相変わらず混沌とした惨状が視界に入り、あまり長居したい場所ではないと内心で毒づく。
幸い、今のところ想定していた問題は起こっていない。常に周囲への警戒を続け、近づいてくる気配はないかと密かに索敵を続ける。
時々気配が近づくことはあるが、南区の住人がふらふらとした覚束ない足取りですれ違うだけだった。

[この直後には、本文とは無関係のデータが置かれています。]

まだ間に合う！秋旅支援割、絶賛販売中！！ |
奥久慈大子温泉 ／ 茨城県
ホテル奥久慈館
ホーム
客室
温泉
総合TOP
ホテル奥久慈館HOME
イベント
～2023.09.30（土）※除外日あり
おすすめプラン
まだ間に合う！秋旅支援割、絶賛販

鼻の利く獣人姉弟の二人も警戒してくれているが、未だに彼らの警戒網に反応はない。その事に安堵する反面、なかなか現れない襲撃者に焦れてくる。
「なあ兄貴。西区まではあとどれくらいなんだ?」
「そうだな……はっきりとしたことは言えないけど、もうそんなに時間はかからないんじゃないか?」
「そうなのか。こんなところ早く抜けたいや」
「そうね。相変わらず、嫌な視線が消えないものね」
ユーステスの呟きにヘテナも同調して頷いた。
やはり彼らもスラムの環境には辟易しているようで渋面を浮かべている。
南区についてはディーネとロイドからは行くなと教えられていた。
その意図を理解していたユリウスは、今回の話がなければ事情がない限り近づくことはなかっただろう。

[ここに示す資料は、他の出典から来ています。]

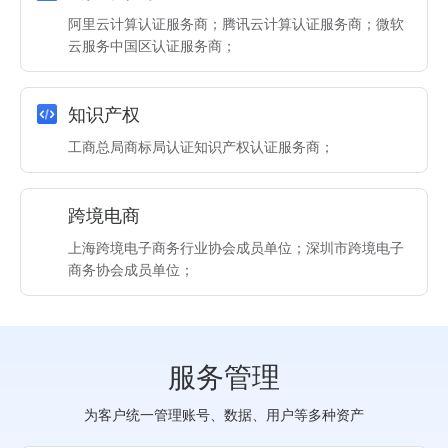
阿里云计算认证服务商；腾讯云计算认证服务商；微软
云服务中国区认证服务商；
知识产权
工商总局商标局认证知识产权认证服务商；
跨境电商
上海跨境电子商务行业协会成员单位；深圳市跨境电子
商务协会成员单位；
服务管理
为客户统一管理账号、数据、用户等多种资产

だが、聞けばスケア達は自分が同伴することが南区に来る条件だったという。
スケア達はきっと自分の境遇に気が付いていることだろう。
何かと彼らは自分のことを特別扱いしている節がある。
今はユーステス達と接するのと変わらないが、来たばかりのころにさりげなく探りを入れてきたのだ。恥ずかしながら、ユリウスはその探りに一度乗ってしまっていた。
もちろん全てを把握しているわけではないだろうが、それでも彼女の抱いていた疑惑に確証を与えてしまったと思われる。
しかしそれ以上踏み込まれることはなく、正面から確認されることもなかった。どうやら、彼女は見守る姿勢をとっているようだ。
仮定の話にすぎないが、暴いてしまえば彼女にとっても都合が悪い事なのだろうと推測している。
なんにせよ、少なからず信頼されていることはわかっている。
その信頼に応えなければ、と強い使命感のようなものを抱き目的地までの道を注意深く進む。
「――あれは……?」
ふと前方に小さな立て看板が見えた。その先を目で追っていくとまばらにだが獣人の姿が目に入った。
おそらく、あれが西区との境界線だろう。
「見えてきた!」
「やっとここから出られるのか!」
「ちょっとホッとしました」
「まだ安心するには早いぞ、みんな」
喜びをあらわにする子供達を戒めるように告げる。
まだ視界に入っただけで辿り着いてはいない。それに、西区に入ったとしても安全だという保証はない。
それこそ、自分達を鍛えているあの超人達に合流するまでは気を抜けなかった。
「……?」
不意に奇妙な現象が生じる。
――人がいない。
いつの間にか周囲から人の気配が感じられなくなっていた。
道の端、視界の悪い裏路地、雨風を凌ぐだけしか機能しないおんぼろの家屋。どこからも生活音がしない。まるで、この世界に自分達だけしかいないと錯覚しそうだった。
「あ、兄貴!」
「ユリウス様!」
自分を慕う姉弟から同時に声が上がる。
彼らの視線はすぐそばの裏路地に向いていた。見ると、目深にフードを被った人影がそこに立っていた。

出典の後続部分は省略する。